Count the lines of the material below that contain the string "پیام", matching case exactly, and reply with only the number.

** Recorded data follows **

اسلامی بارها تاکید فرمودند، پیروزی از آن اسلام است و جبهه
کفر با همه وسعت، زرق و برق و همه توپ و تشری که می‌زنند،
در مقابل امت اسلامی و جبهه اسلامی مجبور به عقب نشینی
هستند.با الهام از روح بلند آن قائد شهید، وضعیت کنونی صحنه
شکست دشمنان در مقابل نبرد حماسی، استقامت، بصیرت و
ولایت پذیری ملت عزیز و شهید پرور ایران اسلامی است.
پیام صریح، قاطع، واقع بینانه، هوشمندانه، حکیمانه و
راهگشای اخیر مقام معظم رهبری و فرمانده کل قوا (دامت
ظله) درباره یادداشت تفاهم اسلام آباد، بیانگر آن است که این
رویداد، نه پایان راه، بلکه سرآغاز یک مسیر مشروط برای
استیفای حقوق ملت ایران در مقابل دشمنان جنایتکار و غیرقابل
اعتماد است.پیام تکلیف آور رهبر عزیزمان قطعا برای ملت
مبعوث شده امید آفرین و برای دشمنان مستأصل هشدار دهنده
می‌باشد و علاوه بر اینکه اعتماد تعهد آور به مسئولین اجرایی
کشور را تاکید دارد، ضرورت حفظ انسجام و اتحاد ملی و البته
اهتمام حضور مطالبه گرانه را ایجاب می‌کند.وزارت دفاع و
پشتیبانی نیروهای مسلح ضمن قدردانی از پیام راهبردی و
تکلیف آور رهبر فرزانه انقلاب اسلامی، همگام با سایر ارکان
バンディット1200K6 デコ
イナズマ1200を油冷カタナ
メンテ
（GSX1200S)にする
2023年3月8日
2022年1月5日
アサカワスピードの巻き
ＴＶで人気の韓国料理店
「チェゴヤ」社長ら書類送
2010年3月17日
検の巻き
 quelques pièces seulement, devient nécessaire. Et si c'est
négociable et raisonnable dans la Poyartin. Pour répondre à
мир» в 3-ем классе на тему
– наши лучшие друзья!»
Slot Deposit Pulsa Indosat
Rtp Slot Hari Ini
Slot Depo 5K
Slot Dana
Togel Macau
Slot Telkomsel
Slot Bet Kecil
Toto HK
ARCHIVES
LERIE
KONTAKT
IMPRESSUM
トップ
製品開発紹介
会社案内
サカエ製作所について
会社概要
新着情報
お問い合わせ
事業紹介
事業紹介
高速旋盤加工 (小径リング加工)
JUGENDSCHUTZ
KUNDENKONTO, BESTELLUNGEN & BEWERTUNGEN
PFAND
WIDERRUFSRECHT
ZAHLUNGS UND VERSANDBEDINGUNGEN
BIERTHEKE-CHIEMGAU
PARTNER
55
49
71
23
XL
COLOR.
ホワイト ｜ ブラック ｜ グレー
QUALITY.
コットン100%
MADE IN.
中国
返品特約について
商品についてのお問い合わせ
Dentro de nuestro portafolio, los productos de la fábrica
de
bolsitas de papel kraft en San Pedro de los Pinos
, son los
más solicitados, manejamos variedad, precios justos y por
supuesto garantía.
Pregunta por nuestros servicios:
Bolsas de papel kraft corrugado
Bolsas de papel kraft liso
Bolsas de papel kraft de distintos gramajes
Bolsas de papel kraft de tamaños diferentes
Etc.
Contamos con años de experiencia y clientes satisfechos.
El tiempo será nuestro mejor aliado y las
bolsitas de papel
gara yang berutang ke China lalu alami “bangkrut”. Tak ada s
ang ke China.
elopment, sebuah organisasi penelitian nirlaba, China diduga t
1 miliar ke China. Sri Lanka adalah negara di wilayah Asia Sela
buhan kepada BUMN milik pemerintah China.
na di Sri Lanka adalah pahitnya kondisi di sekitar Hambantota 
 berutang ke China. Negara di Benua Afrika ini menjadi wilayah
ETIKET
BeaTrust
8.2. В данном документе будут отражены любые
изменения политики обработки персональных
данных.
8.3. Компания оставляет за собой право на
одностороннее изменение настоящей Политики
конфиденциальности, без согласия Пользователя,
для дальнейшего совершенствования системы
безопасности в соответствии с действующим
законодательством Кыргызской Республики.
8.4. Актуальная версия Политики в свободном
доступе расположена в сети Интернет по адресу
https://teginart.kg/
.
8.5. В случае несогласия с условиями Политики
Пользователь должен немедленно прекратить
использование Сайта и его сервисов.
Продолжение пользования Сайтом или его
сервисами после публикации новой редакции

** End of Recorded data **

### Written solution
3